Segment Start: DOCUMENT EXTRACT
2. Innovation is the primary economic activity of the network enterprise.
Castells argues that the primary source of economic power in the network
society will not be the manufacturing and distribution of commodities, but innovation
and the customization of products.
Value added is mainly generated by innovation, both of process and products.
... Innovation is itself dependent upon two conditions: research potential and
specification capability. That is, new knowledge has to be discovered, then
applied to specific purposes in a given organizational or institutional context.
Custom design is critical for microelectronics in the 1990s; instant reaction
to macroeconomic changes is fundamental in managing the volatile financial products
created in the global market.37
The larger economic context of the Article 2B discussion, then, might well
be its consequence for innovation and organizational flexibility in a knowledge
economy. This would shift the focus away from the application of a theory of
property rights based in the natural rights argument of early capitalism, which
assumes that innovation is a matter of producing new intellectual property.
Castells's research began by asking how and why technical innovation occurs.
As an urban sociologist he first turned to major world cities as the classic
social milieu of innovation. Yet, as Castells found, the San Francisco Bay Area,
though not one of the world's largest metropolitan regions, has been home to
both the computer and biotechnology industries' revolutions. Innovation in the
modern world, he argues, is the product of a "milieu of innovation,"
characterized by a free flow of ideas.38
In the case of Silicon Valley, it is the proximity of research universities
(Berkeley, UCSF, and Stanford) and the development of a culture of entrepreneurship
supported by venture capital that creates a critical mass of information for
innovation. Yet, it is not information per se that is the central analytic
concept of the network enterprise, nor flexible institutional form alone, but
the flow of information; this flow is in turn the key to progress
in the useful arts and sciences in an information society. Thus, Castells suggests
that our traditional sense of geographic place should be replaced by an understanding
of "the space of flows"-that is, the information flows that determine
the wealth or poverty of a given neighborhood, city, region or nation.39
What is the relationship between the space of flows, the free flow of ideas,
and the proposed contract regime? If indeed it is the flow of ideas that determines
innovation and wealth, then Article 2B tends to commercialize and privatize
political questions concerning progress in the useful arts and sciences by placing
economic control into the hands of international corporations. But more importantly,
if the protection of intellectual property is defined as the primary policy
goal, whether by copyright or contract, the nature of the Internet as a "space
of flows" will be transformed by encryption and other technological controls,
turning signals into commodities by limiting access. Will the economic benefit
of the network be fatally compromised-that is, will protection inhibit the flexibility
making possible the "network enterprise" itself?
Segment End: DOCUMENT EXTRACT
## ACTION ITEM
According to the passage on innovation in the network enterprise, which two conditions does innovation depend on? The records that come next are separate material, unrelated to the passage.
Segment Start: RECORDED DATA
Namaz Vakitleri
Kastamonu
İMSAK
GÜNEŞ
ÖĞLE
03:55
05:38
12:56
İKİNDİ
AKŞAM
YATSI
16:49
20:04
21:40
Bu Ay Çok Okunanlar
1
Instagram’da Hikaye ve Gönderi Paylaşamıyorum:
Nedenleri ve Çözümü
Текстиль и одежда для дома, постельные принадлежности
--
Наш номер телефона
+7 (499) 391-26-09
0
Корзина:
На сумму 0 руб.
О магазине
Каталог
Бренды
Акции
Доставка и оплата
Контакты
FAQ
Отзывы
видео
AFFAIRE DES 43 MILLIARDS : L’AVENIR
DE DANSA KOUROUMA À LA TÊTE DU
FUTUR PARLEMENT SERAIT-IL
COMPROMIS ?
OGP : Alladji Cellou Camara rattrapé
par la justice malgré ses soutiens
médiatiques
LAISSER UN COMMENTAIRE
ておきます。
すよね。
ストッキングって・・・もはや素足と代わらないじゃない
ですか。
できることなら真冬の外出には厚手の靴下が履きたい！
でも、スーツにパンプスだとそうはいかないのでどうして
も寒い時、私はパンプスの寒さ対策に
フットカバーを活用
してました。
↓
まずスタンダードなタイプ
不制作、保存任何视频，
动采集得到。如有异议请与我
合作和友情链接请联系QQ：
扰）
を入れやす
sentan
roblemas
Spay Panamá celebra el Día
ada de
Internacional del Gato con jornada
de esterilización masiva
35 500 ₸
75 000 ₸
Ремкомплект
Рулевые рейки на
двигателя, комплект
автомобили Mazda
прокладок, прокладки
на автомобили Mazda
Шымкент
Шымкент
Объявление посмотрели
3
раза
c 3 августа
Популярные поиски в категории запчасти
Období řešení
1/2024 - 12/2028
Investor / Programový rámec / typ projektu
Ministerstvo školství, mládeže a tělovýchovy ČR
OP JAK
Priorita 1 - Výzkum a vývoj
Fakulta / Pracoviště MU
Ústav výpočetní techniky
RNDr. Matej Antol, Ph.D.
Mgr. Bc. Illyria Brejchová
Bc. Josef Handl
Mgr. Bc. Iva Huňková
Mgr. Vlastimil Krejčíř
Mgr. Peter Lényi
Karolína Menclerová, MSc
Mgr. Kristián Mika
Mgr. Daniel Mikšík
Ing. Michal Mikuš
Segment End: RECORDED DATA
Segment Start: RECORDED DATA
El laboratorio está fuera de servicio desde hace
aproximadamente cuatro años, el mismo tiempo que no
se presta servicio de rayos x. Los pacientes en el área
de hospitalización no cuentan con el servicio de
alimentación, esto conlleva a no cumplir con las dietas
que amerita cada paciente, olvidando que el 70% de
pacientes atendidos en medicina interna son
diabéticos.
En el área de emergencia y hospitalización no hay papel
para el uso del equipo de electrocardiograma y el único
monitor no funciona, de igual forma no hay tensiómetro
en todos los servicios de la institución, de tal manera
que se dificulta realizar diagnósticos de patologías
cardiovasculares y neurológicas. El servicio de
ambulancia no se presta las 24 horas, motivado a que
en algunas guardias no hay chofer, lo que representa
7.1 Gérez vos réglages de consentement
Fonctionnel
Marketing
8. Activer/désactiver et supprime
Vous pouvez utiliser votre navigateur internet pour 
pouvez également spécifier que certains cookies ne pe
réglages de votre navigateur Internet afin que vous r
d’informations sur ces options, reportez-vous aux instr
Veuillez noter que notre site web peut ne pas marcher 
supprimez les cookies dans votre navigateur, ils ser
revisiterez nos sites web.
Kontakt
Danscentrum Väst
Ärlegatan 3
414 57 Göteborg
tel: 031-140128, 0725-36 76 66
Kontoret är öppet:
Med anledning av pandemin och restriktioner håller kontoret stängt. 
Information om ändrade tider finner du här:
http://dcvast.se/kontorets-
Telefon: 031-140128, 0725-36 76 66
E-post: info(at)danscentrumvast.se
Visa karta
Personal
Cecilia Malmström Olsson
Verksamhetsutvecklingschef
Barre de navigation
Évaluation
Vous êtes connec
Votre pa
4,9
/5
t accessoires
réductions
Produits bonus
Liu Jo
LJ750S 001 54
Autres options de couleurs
Segment End: RECORDED DATA
Segment Start: RECORDED DATA
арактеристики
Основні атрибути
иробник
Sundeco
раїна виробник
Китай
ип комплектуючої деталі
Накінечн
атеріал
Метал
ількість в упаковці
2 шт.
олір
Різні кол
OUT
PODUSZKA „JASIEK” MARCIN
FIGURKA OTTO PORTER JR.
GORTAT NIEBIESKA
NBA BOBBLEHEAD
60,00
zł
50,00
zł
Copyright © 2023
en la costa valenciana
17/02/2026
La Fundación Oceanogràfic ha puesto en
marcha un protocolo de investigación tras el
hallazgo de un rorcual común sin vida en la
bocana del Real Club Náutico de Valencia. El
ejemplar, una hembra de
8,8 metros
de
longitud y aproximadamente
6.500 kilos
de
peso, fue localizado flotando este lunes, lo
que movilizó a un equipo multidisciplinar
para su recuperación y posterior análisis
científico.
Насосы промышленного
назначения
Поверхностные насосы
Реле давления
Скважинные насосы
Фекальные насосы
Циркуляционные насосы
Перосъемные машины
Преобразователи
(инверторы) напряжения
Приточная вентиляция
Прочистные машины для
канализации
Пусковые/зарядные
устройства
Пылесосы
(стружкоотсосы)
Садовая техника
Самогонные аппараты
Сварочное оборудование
Segment End: RECORDED DATA
## WRITTEN REPLY
Research potential and specification capability.